Akhirnya Pemerintah Memperpanjang Izin Operasi Freeport

Freeport Perpanjang Kontrak 6 Bulan - Alat Berat Blog

sio.co.id – Beberapa waktu lalu, tepatnya tanggal 23 Januari 2015 pemerintah Indonesia memberikan keputusan perpanjangan nota kesepahaman terkait izin operasional PT Freeport Indonesia selama enam bulan. Peresmian perpanjangan kerja sama itu dilakukan akhir pekan kemarin di Kantor Kementerian Energi dan Sumber Daya Mineral, Jakarta, Minggu 25 Januari 2015.

Penandatanganan Memorandum of Understanding (MoU) yang telah diperpanjang masa berlakunya itu turut dihadiri oleh Chairman Freeport-McMoran James R Moffet.
Dengan demikian, pemerintah dan Freeport Indonesia bisa mendapat tambahan waktu untuk pembahasan amandemen kontrak karya. Sebab, ada beberapa hal yang belum menemukan kesepakatan terkait kontribusi anak usaha Freeport-McMoran asal Amerika Serikat itu kepada negara Indonesia.

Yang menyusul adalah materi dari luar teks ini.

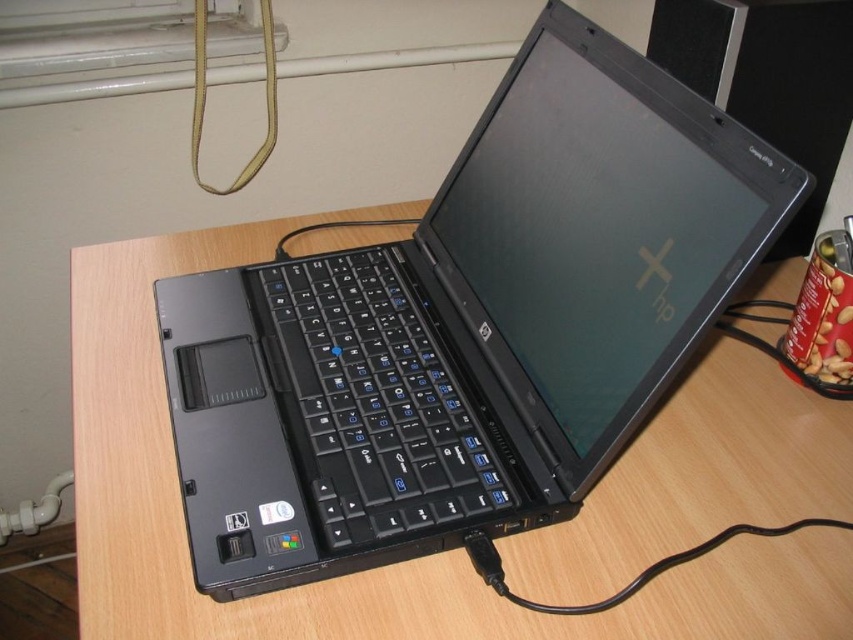
Question: Which point is closer to the camera taking this photo?

Choices:
 (A) (438, 394)
 (B) (352, 444)

Answer: (B)

Question: Can you confirm if black plastic laptop at center is smaller than black plastic keyboard at center?

Choices:
 (A) yes
 (B) no

Answer: (B)

Question: Does black plastic laptop at center appear under black plastic keyboard at center?

Choices:
 (A) yes
 (B) no

Answer: (B)

Question: Is black plastic laptop at center below black plastic keyboard at center?

Choices:
 (A) yes
 (B) no

Answer: (B)

Question: Which point appears farthest from the camera in this image?

Choices:
 (A) (346, 321)
 (B) (297, 312)

Answer: (B)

Menteri Energi dan Sumber Daya Mineral RI Sudirman Said menyatakan bahwa perpanjangan MoU diperlukan karena masa berlakunya sudah habis pada Sabtu kemarin.

“Kalau tidak diperpanjang MoU yang berakhir tanggal 24 Januari 2015, kami tidak punya landasan untuk renegosiasi (kontrak karya),” ujar Sudirman saat rapat kerja dengan Komisi VII DPR RI di Gedung Parlemen, Jakarta, Senin 26 Januari 2015.

Sebelumnya, Sudirman menjelaskan bahwa pemerintah ingin Freeport lebih banyak berperan terhadap pembangunan, Ada sejumlah poin penting yang ditekankan pemerintah agar dipenuhi oleh Freeport.

Salah satunya adalah terkait peningkatan royalti dan setoran dividen sebagai penerimaan negara. Selain itu, ada juga poin mengenai ketentuan divestasi serta penggunaan barang dan jasa dalam negeri alias konten lokal.

Diharapkan dalam jangka enam bulan ke depan, proses renegosiasi amandemen kontrak karya bisa rampung. “Dalam waktu itu harus diyakinkan ada keputusan Freeport yang mengakomodasi semua aspirasi pemerintah,” kata Sudirman.

Kehadiran nota kesepahaman ini tidak terlepas dari pemberlakuan Undang-Undang Nomor 4 Tahun 2009 tentang Pertambangan Mineral dan Batu Bara sudah resmi berlaku 12 Januari 2014. Dalam undang-undang tersebut diatur kewajiban perusahaan tambang untuk membangun pabrik pengolahan dan pemurnian barang tambang (smelter).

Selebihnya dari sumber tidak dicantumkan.